Transition Regions for MAGNET PARALLEL TO  HALL-EFFECT Latch

This set of images show different views of the activated and deactivated regions around a latch  when the magnet is parallel to the switch.

• Latch On:  magnet inside the green region
• Latch off: magnet inside the gray region.
• Hysteresis: magnet outside of green and gray regions.

Once a latch is on or off, the magnet must be moved to the other transition region to change the state.

 The red dots on the magnet and switch show the reference points for positioning.  

Many types of latches are activated when the field points from back to front.  This can be achieve by a south pole near the face or a north pole near the back.  These types of latches are deactivated by a field pointing the opposite direct.
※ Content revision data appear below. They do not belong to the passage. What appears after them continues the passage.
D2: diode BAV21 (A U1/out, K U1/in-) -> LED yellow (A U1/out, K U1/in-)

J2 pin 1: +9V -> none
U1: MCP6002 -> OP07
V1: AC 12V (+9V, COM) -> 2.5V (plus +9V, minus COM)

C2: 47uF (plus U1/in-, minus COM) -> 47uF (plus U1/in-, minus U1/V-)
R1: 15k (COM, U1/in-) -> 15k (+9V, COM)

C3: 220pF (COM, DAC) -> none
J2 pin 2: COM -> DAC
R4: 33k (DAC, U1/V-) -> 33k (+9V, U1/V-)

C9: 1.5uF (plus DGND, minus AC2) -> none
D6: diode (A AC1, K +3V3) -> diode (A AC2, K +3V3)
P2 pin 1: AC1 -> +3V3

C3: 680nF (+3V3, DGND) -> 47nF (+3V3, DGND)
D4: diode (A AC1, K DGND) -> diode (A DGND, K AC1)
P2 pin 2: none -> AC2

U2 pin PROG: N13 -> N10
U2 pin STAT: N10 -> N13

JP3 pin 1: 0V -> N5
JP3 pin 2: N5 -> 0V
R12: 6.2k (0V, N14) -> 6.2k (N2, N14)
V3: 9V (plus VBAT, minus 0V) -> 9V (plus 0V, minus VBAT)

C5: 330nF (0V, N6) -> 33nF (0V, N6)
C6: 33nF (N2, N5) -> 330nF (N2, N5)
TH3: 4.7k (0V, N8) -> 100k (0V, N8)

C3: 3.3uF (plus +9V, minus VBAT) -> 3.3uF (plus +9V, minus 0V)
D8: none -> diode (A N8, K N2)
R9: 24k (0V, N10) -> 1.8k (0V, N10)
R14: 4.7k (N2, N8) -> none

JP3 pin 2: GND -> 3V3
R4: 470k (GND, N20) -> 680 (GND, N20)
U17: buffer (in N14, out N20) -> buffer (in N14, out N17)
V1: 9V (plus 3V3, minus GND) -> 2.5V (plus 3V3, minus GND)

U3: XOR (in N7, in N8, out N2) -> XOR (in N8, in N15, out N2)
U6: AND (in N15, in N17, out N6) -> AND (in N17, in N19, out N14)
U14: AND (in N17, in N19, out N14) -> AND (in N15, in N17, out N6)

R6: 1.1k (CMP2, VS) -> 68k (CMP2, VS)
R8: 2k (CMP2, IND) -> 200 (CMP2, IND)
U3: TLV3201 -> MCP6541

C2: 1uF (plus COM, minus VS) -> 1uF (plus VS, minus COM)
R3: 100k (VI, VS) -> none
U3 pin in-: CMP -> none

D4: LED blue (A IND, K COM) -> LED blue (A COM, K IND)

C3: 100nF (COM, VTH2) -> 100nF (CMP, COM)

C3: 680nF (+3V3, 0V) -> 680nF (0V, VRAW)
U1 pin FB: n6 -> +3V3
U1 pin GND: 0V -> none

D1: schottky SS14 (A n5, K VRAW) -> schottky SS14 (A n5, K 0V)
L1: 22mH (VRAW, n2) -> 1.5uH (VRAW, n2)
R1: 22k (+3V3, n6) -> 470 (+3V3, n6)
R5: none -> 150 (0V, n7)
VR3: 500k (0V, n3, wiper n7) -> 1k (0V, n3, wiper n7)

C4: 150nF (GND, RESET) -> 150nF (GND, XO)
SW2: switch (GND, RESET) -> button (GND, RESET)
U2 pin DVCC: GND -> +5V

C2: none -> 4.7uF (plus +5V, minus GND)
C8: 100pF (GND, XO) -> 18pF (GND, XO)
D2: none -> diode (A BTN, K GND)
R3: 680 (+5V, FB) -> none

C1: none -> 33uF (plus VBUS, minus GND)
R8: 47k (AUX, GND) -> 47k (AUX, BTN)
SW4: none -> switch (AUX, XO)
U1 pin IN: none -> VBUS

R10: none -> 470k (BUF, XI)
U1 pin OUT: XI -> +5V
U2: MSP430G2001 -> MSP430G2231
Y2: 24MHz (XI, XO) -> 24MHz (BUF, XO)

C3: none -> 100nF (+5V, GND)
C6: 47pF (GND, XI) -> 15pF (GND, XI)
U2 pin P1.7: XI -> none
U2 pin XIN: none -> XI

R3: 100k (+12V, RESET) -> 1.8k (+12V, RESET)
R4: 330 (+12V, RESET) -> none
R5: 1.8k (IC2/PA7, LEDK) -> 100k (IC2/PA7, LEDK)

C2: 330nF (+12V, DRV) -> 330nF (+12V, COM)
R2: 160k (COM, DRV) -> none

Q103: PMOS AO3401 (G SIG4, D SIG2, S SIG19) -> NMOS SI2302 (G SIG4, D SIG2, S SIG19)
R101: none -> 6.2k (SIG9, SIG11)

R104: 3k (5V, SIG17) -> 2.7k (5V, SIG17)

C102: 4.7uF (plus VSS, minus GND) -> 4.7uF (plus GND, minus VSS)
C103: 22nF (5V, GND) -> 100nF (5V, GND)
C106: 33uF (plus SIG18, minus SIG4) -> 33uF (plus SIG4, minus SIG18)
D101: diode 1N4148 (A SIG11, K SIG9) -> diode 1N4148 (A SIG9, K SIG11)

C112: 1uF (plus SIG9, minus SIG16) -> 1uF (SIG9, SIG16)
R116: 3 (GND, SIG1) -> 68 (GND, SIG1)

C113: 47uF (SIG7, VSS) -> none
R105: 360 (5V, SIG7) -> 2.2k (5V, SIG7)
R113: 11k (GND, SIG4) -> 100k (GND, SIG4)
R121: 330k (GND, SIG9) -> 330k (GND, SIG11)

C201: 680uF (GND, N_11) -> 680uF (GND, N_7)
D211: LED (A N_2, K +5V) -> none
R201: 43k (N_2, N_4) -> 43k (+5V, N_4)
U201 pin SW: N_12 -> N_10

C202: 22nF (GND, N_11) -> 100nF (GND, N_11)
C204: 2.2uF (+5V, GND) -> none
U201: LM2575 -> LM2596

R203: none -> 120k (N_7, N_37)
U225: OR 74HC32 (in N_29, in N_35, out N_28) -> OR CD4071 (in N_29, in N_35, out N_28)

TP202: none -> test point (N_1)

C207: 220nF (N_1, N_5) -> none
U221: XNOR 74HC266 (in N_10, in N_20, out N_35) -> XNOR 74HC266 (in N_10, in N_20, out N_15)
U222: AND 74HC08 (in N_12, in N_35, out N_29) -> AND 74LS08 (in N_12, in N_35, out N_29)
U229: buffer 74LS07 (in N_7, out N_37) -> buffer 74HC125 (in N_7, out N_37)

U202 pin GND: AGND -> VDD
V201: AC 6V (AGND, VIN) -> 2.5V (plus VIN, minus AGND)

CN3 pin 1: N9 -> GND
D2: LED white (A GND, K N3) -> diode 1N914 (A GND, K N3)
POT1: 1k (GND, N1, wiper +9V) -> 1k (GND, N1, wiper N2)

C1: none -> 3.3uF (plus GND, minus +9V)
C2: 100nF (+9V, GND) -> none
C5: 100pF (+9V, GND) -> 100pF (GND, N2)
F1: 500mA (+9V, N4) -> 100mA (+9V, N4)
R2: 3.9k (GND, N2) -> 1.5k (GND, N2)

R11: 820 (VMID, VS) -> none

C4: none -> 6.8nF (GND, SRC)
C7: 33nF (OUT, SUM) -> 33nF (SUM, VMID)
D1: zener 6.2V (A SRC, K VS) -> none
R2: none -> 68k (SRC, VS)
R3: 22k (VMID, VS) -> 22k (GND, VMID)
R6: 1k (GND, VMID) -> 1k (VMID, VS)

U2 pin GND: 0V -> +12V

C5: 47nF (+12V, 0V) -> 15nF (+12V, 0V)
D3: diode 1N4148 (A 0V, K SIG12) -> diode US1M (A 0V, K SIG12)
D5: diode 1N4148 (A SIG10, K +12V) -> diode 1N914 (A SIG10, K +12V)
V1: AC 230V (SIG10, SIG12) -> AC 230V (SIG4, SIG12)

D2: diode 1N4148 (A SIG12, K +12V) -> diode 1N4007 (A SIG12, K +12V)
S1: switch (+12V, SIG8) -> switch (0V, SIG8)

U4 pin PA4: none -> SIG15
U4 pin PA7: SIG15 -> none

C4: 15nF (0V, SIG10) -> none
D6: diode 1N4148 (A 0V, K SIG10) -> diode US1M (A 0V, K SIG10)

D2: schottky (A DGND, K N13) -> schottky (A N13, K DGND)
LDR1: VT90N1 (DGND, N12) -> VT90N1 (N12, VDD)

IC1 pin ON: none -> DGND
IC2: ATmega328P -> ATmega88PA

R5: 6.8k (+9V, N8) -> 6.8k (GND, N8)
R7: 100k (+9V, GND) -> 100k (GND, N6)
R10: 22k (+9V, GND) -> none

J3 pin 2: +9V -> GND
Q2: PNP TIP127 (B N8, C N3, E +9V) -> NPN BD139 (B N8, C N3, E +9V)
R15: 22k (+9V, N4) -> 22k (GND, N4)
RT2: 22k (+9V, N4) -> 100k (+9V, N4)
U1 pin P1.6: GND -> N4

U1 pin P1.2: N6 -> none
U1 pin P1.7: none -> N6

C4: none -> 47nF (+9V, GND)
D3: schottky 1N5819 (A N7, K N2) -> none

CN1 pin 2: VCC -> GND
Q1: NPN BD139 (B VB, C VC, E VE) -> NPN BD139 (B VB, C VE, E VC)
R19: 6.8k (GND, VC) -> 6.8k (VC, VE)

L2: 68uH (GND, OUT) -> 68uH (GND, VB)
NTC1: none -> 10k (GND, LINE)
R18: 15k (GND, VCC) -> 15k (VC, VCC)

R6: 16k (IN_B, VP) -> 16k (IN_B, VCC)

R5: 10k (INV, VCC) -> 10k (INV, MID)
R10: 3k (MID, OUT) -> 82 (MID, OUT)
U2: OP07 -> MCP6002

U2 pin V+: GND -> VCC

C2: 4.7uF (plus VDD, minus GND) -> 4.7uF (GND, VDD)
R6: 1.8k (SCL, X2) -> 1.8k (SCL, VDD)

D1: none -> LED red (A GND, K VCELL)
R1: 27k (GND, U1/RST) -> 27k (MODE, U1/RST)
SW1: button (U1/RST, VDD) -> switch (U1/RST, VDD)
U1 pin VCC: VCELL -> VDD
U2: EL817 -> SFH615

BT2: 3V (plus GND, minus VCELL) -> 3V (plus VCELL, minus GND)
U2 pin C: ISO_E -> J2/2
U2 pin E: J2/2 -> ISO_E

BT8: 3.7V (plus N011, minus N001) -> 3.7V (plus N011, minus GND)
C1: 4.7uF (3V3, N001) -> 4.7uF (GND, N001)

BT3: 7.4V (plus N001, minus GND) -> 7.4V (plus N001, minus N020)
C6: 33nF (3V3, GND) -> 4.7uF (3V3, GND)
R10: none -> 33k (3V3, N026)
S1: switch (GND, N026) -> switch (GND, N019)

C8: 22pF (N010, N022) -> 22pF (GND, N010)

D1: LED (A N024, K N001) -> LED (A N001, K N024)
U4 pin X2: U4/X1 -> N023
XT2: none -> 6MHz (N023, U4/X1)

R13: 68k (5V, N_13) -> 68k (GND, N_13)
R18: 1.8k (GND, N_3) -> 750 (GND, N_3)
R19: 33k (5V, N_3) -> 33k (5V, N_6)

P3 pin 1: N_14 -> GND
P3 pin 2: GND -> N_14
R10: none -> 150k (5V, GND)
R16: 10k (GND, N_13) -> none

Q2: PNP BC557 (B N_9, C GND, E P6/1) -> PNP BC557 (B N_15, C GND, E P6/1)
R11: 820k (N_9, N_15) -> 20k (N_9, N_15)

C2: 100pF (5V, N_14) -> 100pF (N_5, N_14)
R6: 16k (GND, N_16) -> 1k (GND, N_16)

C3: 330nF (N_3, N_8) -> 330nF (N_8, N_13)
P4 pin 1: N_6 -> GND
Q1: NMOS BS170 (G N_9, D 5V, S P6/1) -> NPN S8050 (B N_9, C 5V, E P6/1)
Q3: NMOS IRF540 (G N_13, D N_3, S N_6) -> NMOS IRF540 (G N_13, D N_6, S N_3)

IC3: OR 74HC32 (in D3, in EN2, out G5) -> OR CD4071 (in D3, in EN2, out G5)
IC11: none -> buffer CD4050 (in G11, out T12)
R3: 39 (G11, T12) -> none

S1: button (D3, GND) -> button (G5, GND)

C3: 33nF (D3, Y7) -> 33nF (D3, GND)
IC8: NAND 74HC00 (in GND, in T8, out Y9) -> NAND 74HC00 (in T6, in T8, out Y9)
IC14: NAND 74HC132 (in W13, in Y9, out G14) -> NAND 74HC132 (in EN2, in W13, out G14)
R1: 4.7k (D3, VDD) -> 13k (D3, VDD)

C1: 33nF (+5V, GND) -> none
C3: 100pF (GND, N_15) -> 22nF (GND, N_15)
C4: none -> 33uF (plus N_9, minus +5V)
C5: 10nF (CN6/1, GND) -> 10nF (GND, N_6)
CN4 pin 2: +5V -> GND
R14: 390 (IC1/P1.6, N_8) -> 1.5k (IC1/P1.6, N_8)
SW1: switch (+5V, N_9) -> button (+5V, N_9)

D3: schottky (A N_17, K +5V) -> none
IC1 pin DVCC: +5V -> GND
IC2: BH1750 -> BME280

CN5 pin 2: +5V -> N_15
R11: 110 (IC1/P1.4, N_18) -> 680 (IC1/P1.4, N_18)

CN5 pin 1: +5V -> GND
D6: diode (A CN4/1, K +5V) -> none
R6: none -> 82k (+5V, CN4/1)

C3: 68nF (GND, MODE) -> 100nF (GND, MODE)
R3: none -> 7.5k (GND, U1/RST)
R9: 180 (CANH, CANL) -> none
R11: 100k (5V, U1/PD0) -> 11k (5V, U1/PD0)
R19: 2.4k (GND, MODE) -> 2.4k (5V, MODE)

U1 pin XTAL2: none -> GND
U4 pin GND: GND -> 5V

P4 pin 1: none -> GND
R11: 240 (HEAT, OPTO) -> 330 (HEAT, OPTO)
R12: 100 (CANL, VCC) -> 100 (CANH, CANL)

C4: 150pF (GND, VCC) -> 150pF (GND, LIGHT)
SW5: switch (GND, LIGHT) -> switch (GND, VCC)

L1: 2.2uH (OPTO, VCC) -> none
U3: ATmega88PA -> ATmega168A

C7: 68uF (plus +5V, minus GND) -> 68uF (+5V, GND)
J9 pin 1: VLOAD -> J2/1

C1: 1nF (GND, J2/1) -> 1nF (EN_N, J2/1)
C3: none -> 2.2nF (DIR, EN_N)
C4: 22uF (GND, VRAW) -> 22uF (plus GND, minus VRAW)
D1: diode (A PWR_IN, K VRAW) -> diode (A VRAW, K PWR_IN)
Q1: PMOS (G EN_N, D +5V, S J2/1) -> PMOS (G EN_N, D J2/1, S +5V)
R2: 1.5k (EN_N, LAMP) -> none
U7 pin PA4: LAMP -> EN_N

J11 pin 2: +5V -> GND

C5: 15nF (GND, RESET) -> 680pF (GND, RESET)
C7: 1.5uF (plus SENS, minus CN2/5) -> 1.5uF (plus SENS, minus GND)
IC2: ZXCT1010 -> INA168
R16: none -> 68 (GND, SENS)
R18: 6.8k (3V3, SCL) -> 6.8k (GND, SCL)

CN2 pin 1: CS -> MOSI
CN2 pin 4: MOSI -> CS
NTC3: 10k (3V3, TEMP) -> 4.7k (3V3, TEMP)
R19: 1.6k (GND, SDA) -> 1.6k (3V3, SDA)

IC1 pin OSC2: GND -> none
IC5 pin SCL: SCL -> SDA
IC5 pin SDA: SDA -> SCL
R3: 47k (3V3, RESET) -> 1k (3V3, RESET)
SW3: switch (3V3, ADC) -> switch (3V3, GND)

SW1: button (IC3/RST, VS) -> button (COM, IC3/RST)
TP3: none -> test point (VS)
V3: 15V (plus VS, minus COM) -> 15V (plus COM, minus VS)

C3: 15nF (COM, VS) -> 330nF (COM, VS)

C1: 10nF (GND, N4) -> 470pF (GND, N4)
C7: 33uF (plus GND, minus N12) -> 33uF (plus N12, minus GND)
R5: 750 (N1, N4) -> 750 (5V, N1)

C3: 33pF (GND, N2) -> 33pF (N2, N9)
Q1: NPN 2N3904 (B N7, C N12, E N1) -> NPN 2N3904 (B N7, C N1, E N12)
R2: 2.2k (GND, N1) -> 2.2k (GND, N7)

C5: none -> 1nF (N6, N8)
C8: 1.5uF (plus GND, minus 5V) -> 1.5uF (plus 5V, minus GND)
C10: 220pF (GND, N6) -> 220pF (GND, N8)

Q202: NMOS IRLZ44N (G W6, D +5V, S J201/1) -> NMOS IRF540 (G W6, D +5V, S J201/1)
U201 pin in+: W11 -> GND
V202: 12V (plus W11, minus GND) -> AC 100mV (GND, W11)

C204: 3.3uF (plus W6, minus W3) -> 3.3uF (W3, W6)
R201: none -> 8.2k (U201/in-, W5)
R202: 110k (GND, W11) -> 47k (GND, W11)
Be sure to read the data sheet to understand which direction must be used.

SWITCH REQUIREMENTS FOR MAGNETIC FIELD STRENGTH

Different models of latches respond to different field strengths.  Some are more sensitive than others.    The images to the left show the effect of using the same magnet with different models of latches

More sensitive latches have larger transition regions.  Less sensitive latches have smaller transition regions.  Your particular application will determine what model of latch would be most appropriate.

THE EFFECT OF MAGNET AND SENSOR TOLERANCES

It is very important to keep track of magnet and sensor tolerances.  

The left image shows the response to "typical" magnet and sensor parameters.  In practice, this is probably close to what would be observed when constructing prototypes.

The right image shows the possible range of operation across magnet and sensor tolerances.  Somewhere in the region between the darker and lighter areas is where all magnet and sensor combinations would be expected to transition.  Most will be near the "typical" regions.  However, some statistical fraction of combinations would be nearer the inner or outer regions.